Mark S. Rasmussen improve.dk
Jul 06
2011

Lately I’ve been working on nonclustered index parsing. One of my test cases proved to be somewhat more tricky than I’d anticipated, namely the parsing of nonclustered indexes for non-unique clustered tables. Working with non-unique clustered indexes, we’ll have to take care of uniquifiers when necessary.

The setup

Using an empty database I create the following schema and insert two rows. Note that the clustered index is created on the (ID, Name) columns and will thus have uniquifiers inserted since my rows aren’t unique. Also note that I’m intentionally creating a schema that will cause all three allocation unit types to be created – IN_ROW_DATA by default, LOB_DATA for the text column and finally ROW_OVERFLOW_DATA due to the overflowing varchar filler columns. This won’t serve any practical purpose besides being eye candy when looking at the data :)

::::

Return everything in the post on nonclustered index parsing above, from "Lately I’ve been" down to "the data :)", copied word for word.

# [Information]
::::

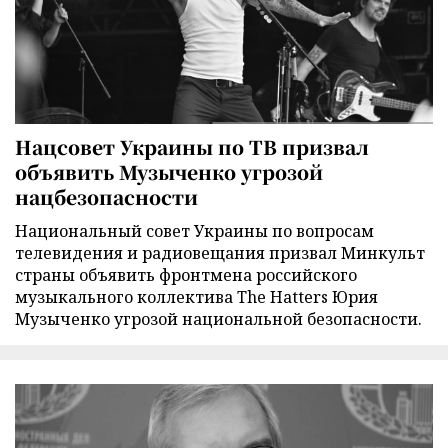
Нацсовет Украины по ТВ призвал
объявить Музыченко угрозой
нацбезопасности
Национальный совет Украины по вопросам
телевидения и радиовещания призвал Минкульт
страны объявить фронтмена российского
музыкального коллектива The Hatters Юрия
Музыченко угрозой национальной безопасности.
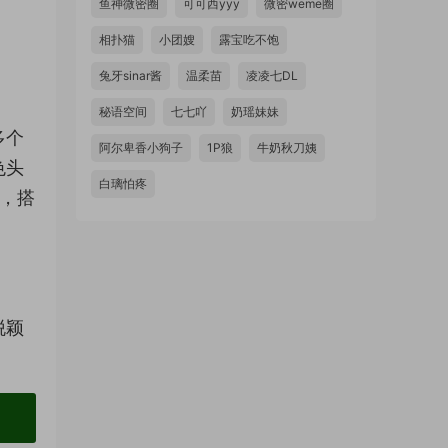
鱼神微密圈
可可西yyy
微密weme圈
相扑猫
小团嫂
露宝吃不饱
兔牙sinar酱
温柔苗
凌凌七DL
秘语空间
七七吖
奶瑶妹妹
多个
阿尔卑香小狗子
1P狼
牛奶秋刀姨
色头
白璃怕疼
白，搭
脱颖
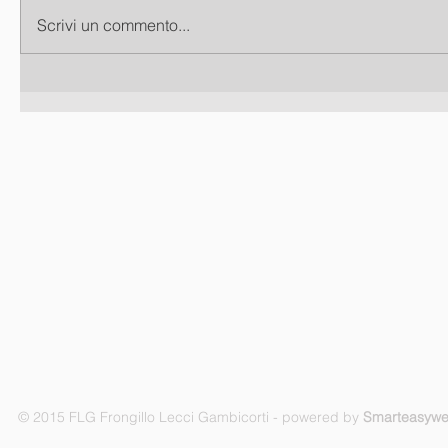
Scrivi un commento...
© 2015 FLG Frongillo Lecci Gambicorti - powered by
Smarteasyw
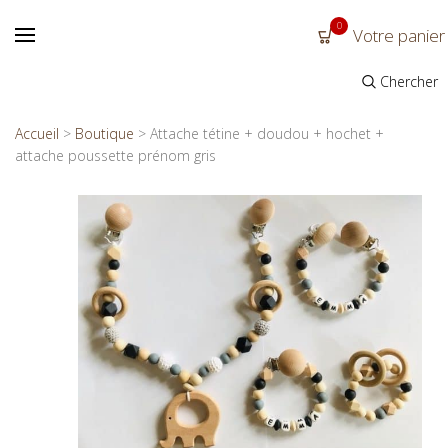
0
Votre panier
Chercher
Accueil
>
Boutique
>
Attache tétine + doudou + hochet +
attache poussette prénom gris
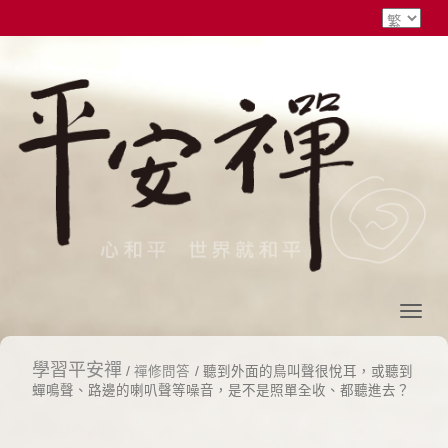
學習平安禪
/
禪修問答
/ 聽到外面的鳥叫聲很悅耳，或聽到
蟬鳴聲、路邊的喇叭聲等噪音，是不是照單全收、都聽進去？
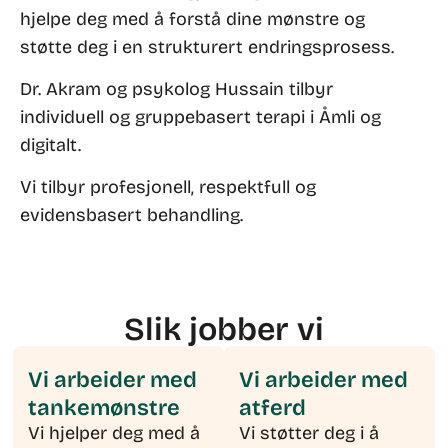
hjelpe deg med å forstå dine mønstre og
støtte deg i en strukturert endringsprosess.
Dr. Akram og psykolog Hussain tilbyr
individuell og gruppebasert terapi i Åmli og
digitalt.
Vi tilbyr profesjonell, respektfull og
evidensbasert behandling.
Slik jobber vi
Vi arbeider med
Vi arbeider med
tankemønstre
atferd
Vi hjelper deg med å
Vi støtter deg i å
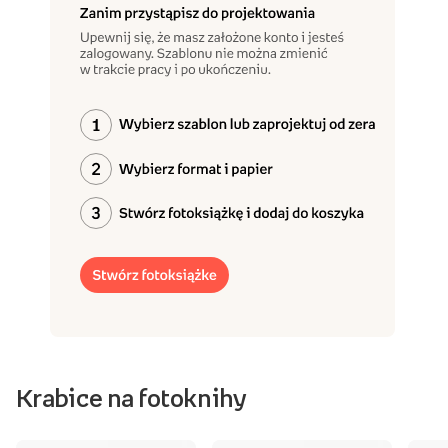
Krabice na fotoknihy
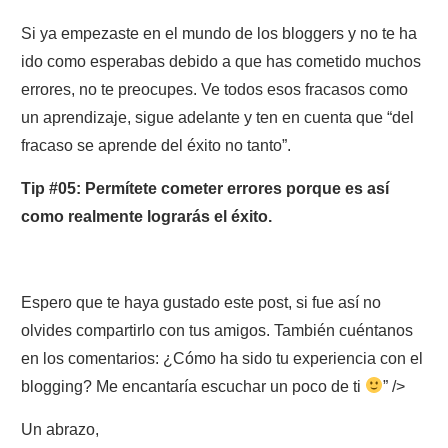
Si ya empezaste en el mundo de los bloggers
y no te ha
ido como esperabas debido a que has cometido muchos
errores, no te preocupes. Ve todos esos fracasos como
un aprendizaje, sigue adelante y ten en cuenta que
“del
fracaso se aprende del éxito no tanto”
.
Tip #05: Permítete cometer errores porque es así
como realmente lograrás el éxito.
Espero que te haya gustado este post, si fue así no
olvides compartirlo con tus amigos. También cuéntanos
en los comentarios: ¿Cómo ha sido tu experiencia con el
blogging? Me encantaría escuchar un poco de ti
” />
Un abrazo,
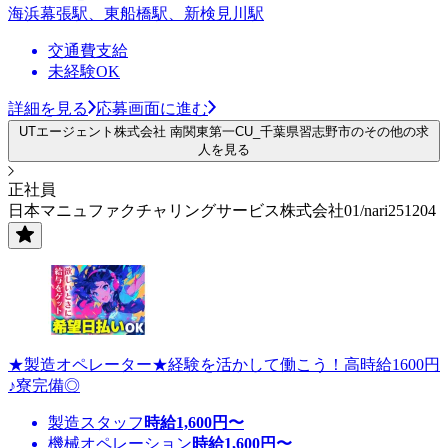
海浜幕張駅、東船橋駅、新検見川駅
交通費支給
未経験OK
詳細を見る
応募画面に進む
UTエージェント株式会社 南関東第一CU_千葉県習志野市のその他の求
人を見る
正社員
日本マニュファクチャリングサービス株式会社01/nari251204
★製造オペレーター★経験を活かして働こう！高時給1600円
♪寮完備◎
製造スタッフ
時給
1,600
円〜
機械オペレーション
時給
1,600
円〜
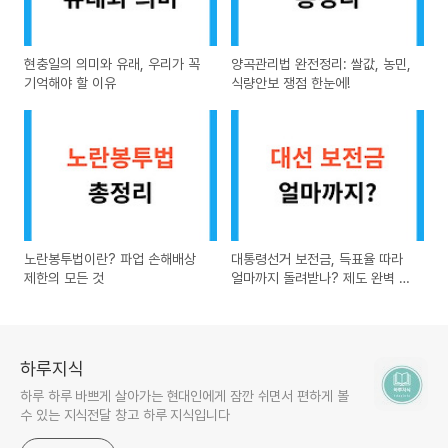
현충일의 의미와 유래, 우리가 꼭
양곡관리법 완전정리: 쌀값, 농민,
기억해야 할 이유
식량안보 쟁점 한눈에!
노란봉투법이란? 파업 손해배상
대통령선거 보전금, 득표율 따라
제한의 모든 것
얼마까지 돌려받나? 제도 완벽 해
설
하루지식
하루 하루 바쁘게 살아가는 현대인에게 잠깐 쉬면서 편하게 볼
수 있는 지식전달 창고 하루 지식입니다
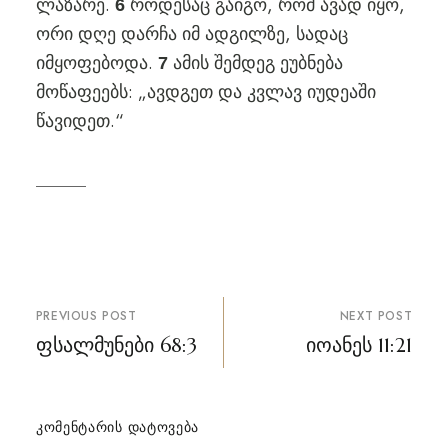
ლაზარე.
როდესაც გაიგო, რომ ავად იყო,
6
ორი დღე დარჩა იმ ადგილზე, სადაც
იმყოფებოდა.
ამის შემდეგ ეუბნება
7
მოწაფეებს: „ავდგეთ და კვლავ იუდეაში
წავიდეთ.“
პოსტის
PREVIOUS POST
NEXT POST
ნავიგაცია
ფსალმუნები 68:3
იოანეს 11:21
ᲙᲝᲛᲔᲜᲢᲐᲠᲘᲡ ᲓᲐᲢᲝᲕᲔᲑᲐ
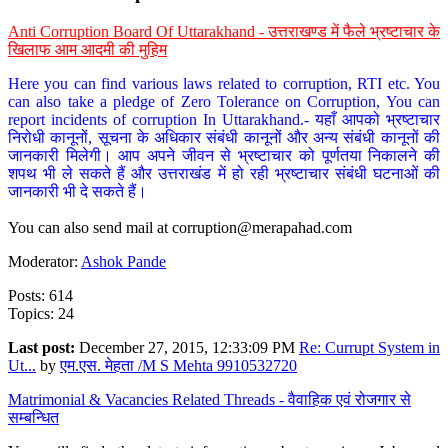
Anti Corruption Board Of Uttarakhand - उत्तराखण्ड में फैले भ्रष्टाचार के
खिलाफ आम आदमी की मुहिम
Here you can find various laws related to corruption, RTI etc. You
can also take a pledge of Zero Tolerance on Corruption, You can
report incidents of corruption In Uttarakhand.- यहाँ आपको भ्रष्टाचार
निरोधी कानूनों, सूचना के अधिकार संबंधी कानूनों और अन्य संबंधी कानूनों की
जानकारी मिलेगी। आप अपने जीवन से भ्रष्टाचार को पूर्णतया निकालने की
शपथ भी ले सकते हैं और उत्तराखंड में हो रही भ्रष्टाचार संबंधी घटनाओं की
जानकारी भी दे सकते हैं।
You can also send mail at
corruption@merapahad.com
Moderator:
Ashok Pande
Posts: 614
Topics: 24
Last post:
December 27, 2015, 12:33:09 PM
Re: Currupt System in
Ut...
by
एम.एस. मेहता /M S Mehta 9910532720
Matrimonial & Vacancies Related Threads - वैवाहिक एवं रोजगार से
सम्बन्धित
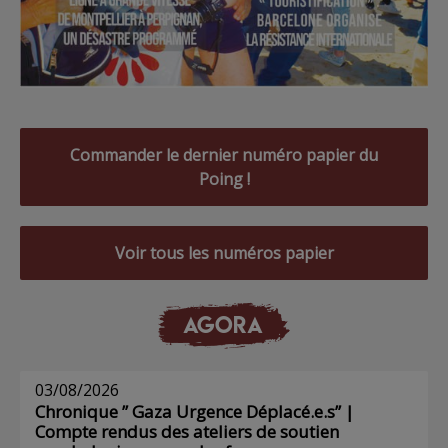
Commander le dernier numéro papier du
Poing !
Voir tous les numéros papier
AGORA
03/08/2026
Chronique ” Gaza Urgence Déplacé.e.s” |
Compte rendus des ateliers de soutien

::::

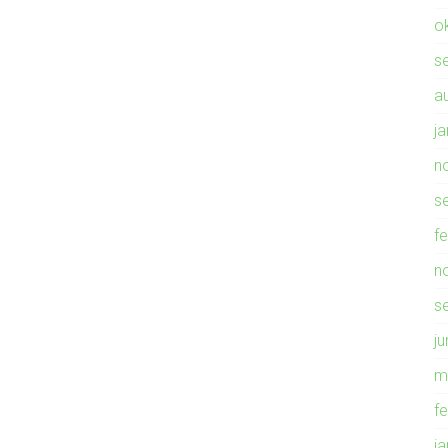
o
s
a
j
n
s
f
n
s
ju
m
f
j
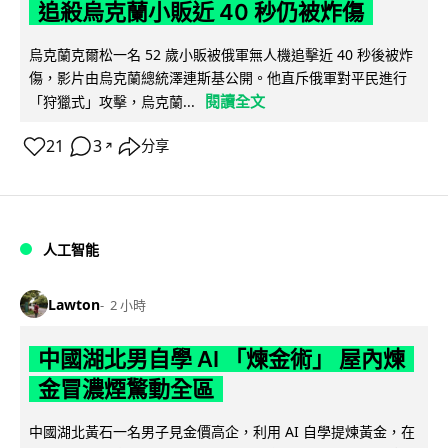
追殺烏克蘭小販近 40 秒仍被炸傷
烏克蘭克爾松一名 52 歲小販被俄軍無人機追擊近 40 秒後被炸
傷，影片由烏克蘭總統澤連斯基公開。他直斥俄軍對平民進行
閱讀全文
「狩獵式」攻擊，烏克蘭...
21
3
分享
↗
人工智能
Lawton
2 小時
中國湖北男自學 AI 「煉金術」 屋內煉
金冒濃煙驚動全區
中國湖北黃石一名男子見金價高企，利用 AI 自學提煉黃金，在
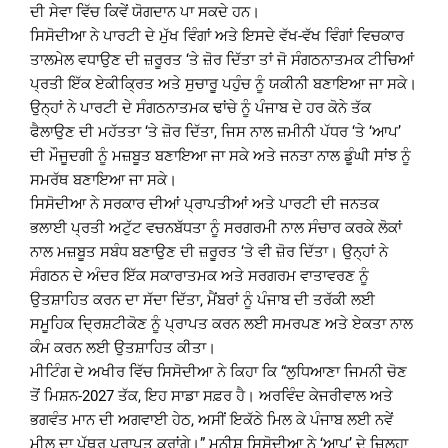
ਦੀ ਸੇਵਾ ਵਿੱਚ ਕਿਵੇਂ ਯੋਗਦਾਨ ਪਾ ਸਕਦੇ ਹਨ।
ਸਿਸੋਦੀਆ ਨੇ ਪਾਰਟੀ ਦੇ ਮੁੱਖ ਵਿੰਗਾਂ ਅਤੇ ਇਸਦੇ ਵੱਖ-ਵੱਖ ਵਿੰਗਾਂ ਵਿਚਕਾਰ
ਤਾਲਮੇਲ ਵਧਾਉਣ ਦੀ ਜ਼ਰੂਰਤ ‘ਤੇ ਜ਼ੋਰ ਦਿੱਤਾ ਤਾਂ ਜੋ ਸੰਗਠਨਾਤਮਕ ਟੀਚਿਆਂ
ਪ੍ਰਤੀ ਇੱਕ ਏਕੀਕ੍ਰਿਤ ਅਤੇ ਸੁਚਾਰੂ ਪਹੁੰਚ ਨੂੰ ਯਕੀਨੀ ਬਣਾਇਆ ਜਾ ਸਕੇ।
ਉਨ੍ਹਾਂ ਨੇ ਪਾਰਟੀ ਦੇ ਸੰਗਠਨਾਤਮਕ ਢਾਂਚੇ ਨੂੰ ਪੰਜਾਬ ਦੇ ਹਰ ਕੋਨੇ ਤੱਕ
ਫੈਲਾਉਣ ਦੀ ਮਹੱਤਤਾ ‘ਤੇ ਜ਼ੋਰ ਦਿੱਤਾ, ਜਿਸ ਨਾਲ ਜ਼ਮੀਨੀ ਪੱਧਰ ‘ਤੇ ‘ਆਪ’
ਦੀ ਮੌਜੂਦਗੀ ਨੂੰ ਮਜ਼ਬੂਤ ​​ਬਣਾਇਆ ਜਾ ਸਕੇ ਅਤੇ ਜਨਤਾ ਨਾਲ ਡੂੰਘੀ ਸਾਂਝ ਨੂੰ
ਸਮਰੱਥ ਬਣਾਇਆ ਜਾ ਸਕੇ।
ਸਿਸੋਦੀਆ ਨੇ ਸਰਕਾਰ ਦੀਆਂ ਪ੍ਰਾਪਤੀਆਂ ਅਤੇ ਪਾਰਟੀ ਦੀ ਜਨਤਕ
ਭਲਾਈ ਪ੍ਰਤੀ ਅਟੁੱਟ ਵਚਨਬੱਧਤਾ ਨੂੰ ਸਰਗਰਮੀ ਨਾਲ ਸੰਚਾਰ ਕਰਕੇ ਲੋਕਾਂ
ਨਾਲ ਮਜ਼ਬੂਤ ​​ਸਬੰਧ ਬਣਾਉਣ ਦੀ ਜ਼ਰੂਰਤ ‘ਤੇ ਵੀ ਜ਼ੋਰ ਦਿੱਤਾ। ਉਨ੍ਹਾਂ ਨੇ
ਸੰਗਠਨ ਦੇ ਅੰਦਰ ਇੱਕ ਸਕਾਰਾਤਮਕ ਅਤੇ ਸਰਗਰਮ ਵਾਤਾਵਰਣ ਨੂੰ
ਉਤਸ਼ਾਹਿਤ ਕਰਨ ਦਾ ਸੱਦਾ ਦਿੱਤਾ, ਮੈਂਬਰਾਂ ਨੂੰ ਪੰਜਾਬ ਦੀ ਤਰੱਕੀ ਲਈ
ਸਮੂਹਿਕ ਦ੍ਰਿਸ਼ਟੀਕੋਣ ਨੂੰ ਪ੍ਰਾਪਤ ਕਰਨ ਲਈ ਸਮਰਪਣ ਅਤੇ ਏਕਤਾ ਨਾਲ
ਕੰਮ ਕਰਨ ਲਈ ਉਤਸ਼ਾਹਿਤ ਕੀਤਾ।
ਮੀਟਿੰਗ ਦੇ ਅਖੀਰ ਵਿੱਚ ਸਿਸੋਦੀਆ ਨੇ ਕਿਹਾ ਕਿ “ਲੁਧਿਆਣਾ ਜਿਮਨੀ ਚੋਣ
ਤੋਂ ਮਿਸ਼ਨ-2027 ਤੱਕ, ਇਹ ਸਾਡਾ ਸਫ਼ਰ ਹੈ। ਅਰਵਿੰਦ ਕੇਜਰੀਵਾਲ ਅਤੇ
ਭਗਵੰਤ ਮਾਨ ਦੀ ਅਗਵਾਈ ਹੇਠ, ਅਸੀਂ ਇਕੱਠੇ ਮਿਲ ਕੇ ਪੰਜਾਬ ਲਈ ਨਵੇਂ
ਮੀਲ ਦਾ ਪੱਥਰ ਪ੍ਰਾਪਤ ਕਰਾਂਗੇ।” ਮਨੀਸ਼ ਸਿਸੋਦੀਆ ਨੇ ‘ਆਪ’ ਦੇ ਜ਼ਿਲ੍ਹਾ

::::

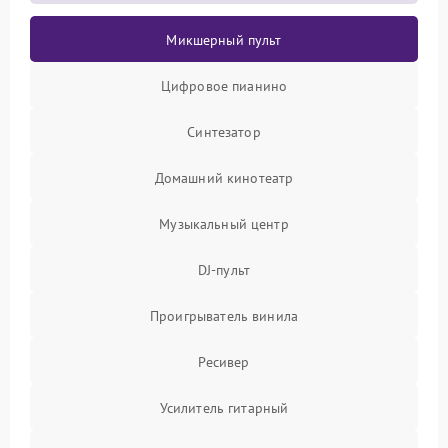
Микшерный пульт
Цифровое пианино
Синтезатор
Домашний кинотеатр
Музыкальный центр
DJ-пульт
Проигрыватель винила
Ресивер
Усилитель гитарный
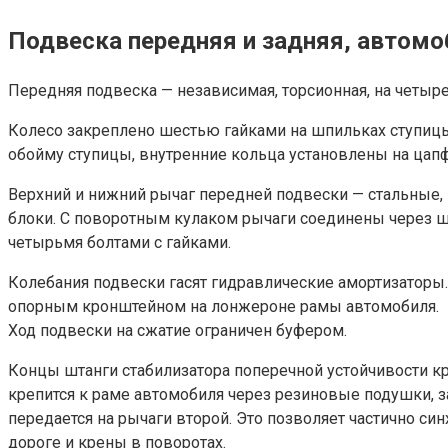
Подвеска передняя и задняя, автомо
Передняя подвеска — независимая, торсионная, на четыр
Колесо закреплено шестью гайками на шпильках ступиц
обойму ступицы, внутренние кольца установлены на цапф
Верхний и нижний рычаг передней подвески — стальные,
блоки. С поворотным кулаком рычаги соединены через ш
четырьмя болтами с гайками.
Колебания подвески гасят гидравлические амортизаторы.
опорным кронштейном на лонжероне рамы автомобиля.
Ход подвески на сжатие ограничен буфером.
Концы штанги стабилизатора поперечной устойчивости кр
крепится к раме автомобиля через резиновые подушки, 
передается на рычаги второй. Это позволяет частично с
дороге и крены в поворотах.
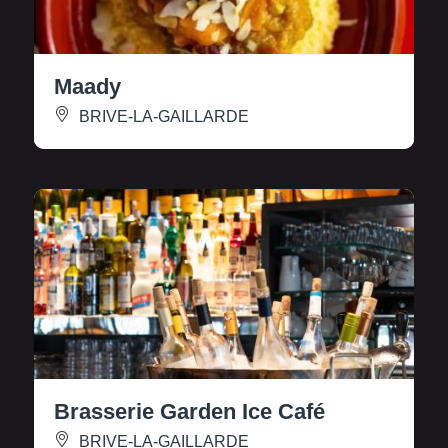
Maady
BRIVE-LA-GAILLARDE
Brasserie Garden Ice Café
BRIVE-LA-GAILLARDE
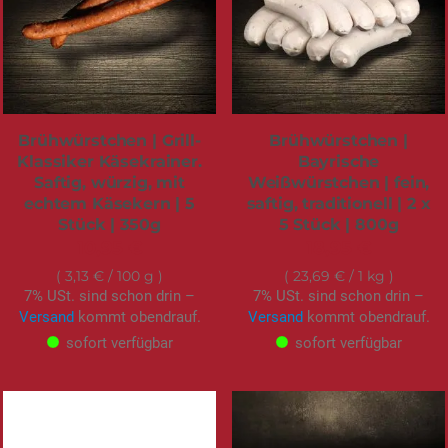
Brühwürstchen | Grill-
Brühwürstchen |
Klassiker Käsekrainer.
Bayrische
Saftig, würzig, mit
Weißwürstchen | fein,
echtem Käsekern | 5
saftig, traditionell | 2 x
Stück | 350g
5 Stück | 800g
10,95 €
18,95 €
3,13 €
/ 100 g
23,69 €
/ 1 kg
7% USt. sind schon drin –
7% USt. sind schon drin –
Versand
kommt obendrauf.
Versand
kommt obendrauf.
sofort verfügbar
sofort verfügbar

::::

# [Response area]
Lately I’ve been working on nonclustered index parsing. One of my test cases proved to be somewhat more tricky than I’d anticipated, namely the parsing of nonclustered indexes for non-unique clustered tables. Working with non-unique clustered indexes, we’ll have to take care of uniquifiers when necessary.

The setup

Using an empty database I create the following schema and insert two rows. Note that the clustered index is created on the (ID, Name) columns and will thus have uniquifiers inserted since my rows aren’t unique. Also note that I’m intentionally creating a schema that will cause all three allocation unit types to be created – IN_ROW_DATA by default, LOB_DATA for the text column and finally ROW_OVERFLOW_DATA due to the overflowing varchar filler columns. This won’t serve any practical purpose besides being eye candy when looking at the data :)